Aku melangkahkan kakiku lebih cepat untuk menghindari Ataska. Memang aku belum terbiasa menggunakan kakiku untuk berjalan jauh, tapi ini harus kulakukan untuk menopang hidupku. Aku harus mulai terbiasa untuk mencari makan dengan berjalan kaki dan tentu saja untuk melakukan semua kativitasku.

"By...," kata Ataska yang kini telah terbang rendah di sampingku.
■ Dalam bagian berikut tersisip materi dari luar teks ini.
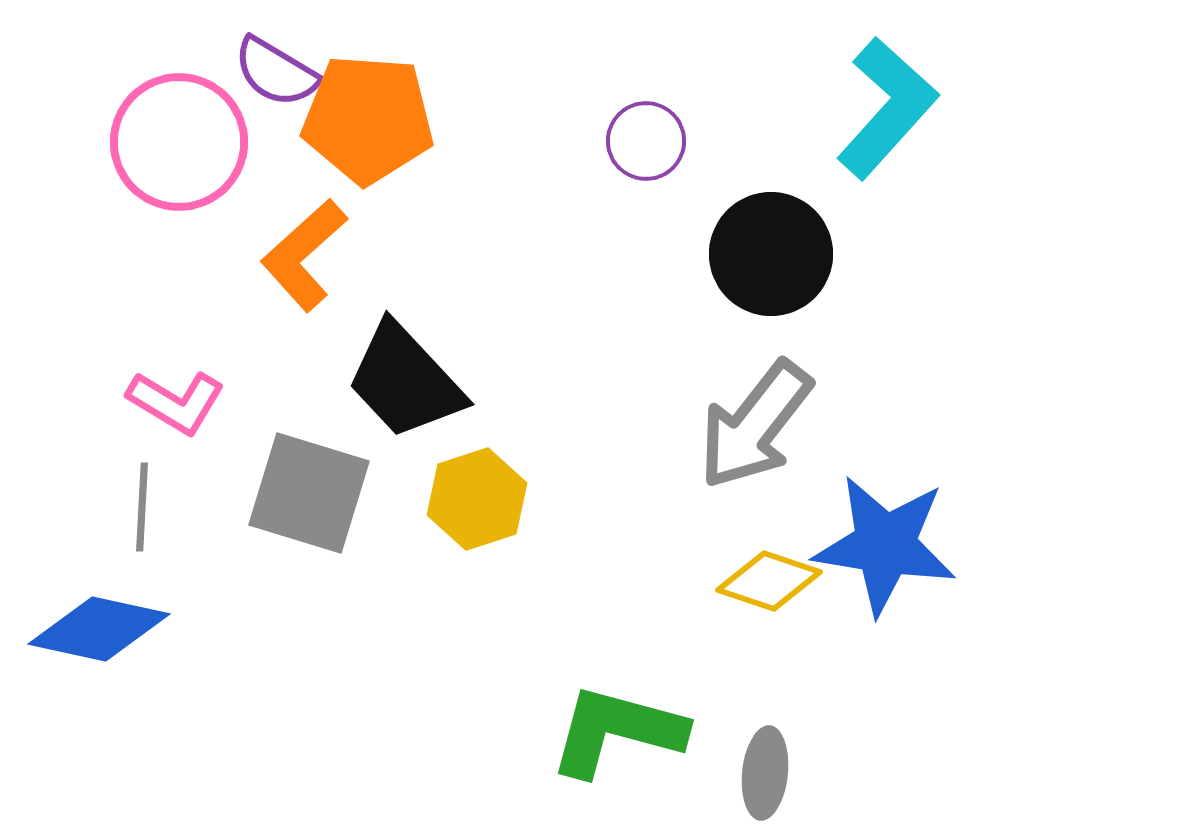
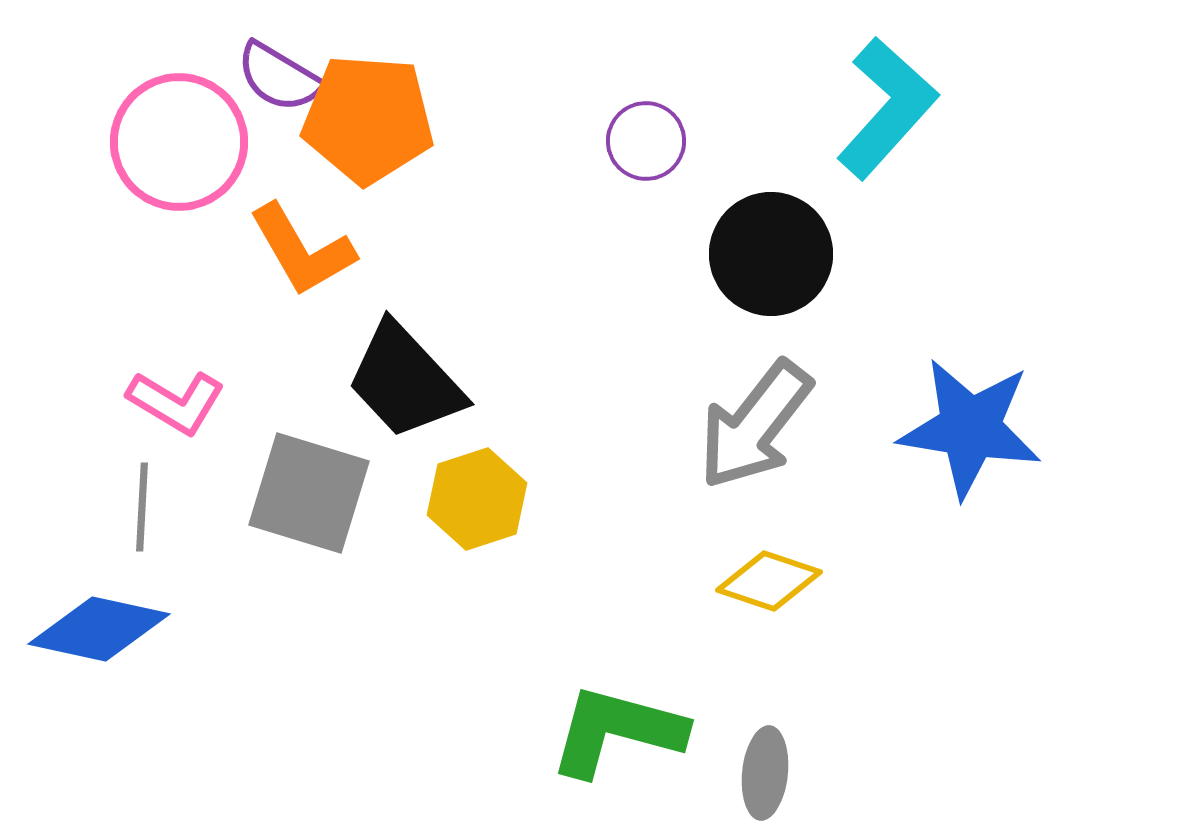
purple semicircle: moved 3 px right, 5 px down
orange L-shape: moved 2 px left, 5 px up; rotated 78 degrees counterclockwise
blue star: moved 85 px right, 117 px up
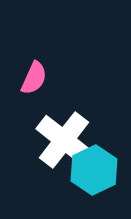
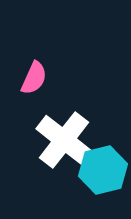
cyan hexagon: moved 9 px right; rotated 12 degrees clockwise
Sepertinya dia menggunakan sayapnya untuk menyusulku yang melangkahkan kakiku dengan cepat dan menjauh.

"Pergi!" kataku dengan suara yang cukup meninggi.

"Tidak akan!" kata Ataska.

Aku tahu kalau Ataska adalah peri yang memiliki pendirian cukup tegas dan keras. Dia akan terus memegang teguh perkataannya walau apa pun yang terjadi pada dirinya.

Aku memutar otakku untuk menghindari Ataska. Aku mengedarkan pandanganku hingga aku melihat semak-semak yang tak akan bisa dilewati kecuali dengan berjalan kaki.

Aku segera mengarahkan langkahku ke arah semak itu. Aku berjalan semakin cepat dan bahkan hampir berlari agar dapat segera sampai ke tempat itu.

"Aaaggghhh...," teriakku saat kakiku terpeleset pada sebuah kerikil yang ada di atas tanah. Aku memang tak pernah tahu bagaimana medan yang ada di atas tanah, karna jarakku berjalan biasanhanya hanya beberapa meter saja.

"Hati-hati By," kata Ataska sambil terbang ke arahku dan menahan tubuhku yang hampir jatuh ke atas tanah.

"Jangan mengasihaniku," kataku sengit.

"By, kalau kamu marah bilang, jangan menghindar seperti ini," kata Ataska.

Aku menatapnya dengan tajam, aku memang sangat membencinya dan tak ingin melihat wajahnya walau hanya sekejap saja. Tapi entah kenapa Ataska malah berada di dekatku setiap saat.